▶ _WHAT YOU NEED TO DO_
(1) In the extract on the Exploring Health Disparities in Integrated Communities study, what range did the ratio of Black to White median income have to fall within for a community to qualify?
(2) Continue the extract on the Exploring Health Disparities in Integrated Communities study from where it stops.

▶ _EXTRACT_
Segment Open
Читать книгу The Science of Health Disparities Research - Группа авторов - Страница 58
3.5 Selected Examples of the State of the Science in the Field to Illustrate Best Practices 3.5.1 Exploring Health Disparities in Integrated Communities Study
ОглавлениеThe Exploring Health Disparities in Integrated Communities (EHDIC) study examines health disparities within racially integrated communities among urban Blacks and Whites with similar SES in order to address the issue of confounding between race, SES, and segregation. Confounding by race and SES can be problematic, as health status varies by both factors [26]. The overlap between these factors complicates efforts to understand if it is “race and class” that produces health disparities or “race or class.”
This cohort study collected data through a structured questionnaire and blood pressure measurements from adults in two urban, low‐income, racially integrated contiguous census tracts in southwest Baltimore, Maryland. In order to identify racially comparable communities for the study, the team used the following set of criteria: (i) at least 35% each of Black and White residents, (ii) a ratio of Black to White median income between 0.85 and 1.15, and (iii) a ratio of the percentage of Black to White high school graduates age 25 and above between 0.85 and 1.15. Using these criteria allowed for the examination of health disparities with minimal confounding between race and SES measures, such as income and level of educational attainment [27].
After two contiguous census tracts were selected, every occupied dwelling was identified in the study area, and a letter was mailed to all occupied dwellings to notify residents about the study. Various recruitment methods were used, including door‐to‐door visitation, walk‐ins at the study's administrative office, and community‐based health fairs [27].
The results indicated that Blacks had lower rates of both smoking and fair or poor self‐rated health as compared to Whites. However, no race differences were observed in obesity, drinking, or physical inactivity (see Table 3.4). The results suggest that considering race differences in exposure to social conditions reduces or eliminates some health‐related disparities. Further analyses from the EHDIC study sought to determine if racial health disparities, which are typically reported in national‐level studies, persist when Blacks and Whites live in integrated settings [26]. The study results indicated that nationally reported disparities, including hypertension, diabetes, obesity among women, and use of health services, lessened or disappeared altogether in racially integrated communities. The one exception was smoking, which was higher among White residents. This study demonstrates that racial differences in social environments explain a significant portion of disparities reported in national data, and that when social factors are leveled, racial disparities are reduced.
Segment Closed
▶ _SUPPLIED MATERIAL_
Segment Open
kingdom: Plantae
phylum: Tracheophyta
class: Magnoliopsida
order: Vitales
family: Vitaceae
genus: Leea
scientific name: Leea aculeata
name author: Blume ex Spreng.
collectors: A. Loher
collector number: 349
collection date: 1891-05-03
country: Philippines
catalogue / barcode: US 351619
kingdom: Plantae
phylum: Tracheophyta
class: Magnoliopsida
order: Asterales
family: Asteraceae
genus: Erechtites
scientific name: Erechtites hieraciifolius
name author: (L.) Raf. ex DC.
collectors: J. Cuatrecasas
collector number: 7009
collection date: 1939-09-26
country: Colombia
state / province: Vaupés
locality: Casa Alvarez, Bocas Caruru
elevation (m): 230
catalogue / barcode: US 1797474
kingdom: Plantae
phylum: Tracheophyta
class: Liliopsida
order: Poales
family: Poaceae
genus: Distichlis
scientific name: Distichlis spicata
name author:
Segment Closed
▶ _RESPONSE LIST_
(1) Between 0.85 and 1.15.

(2)
Table 3.4 Summary of previously published findings from the Exploring Health Disparities in Integrated Communities – Southwest Baltimore Study (EHDIC‐SWB) compared to findings from national surveys.
Source: LaVeist et al. [26]. © 2011, The People‐to‐People Health Foundation, Inc.
Health‐related outcome | EHDIC‐SWB | National survey | |||
---|---|---|---|---|---|
Odds ratioa | 95% CI | Odds ratioa | 95% CI | Major finding | |
Hypertension | 1.42 | 1.09, 1.86 | 2.01 | 1.63, 2.48 | Racial disparity related to hypertension prevalence smaller in EHDIC‐SWB than in NHANES, but statistically significant |
Diabetes | 1.07 | 0.71, 1.58 | 1.61 | 1.26, 2.04 | Racial disparity related to diabetes found in NHIS, but not in EHDIC‐SWB |
Obesity | 1.25 | 0.90, 1.75 | 1.99 | 1.71, 2.32 | Racial disparity related to obesity found in NHIS, but not in EHDIC‐SWB |
Cigarette smoking | Blacks have lower odds of being current smokers and smoke fewer cigarettes per day compared to Whites in EHDIC‐SWB, but no racial disparity in smoking in NHIS | ||||
Lifetime smoker | 0.55 | 0.41, 0.72 | 0.62 | 0.49, 0.79 | |
Current smoker | 0.71 | 0.56, 0.90 | 0.93 | 0.72, 1.21 | |
Cigarettes smoked per day | 0.68 | 0.61, 0.75 | 0.86 | 0.74, 1.01 | |
Use of health services | 1.44 | 1.00, 1.87 | 0.74 | 0.51, 1.07 | No disparity in having a medical care visit in MEPS, but more likely to have a visit in EHDIC‐SWB |
CI = confidence interval, NHANES = National Health and Nutrition Examination Survey, NHIS = National Health Interview Survey, MEPS = Medical Expenditure Panel Survey.
a All odds ratios are for the odds of the health‐related outcome among Blacks compared to the odds of the health‐related outcome among Whites [26].
Though the EHDIC study advances our understanding of health disparities, the study was conducted in only two census tracts in an urban population. As a result, the generalizability of the study findings is limited. Conducting this study in nonurban environments or higher SES communities may yield different results. Future studies plan to examine health disparities in different environments.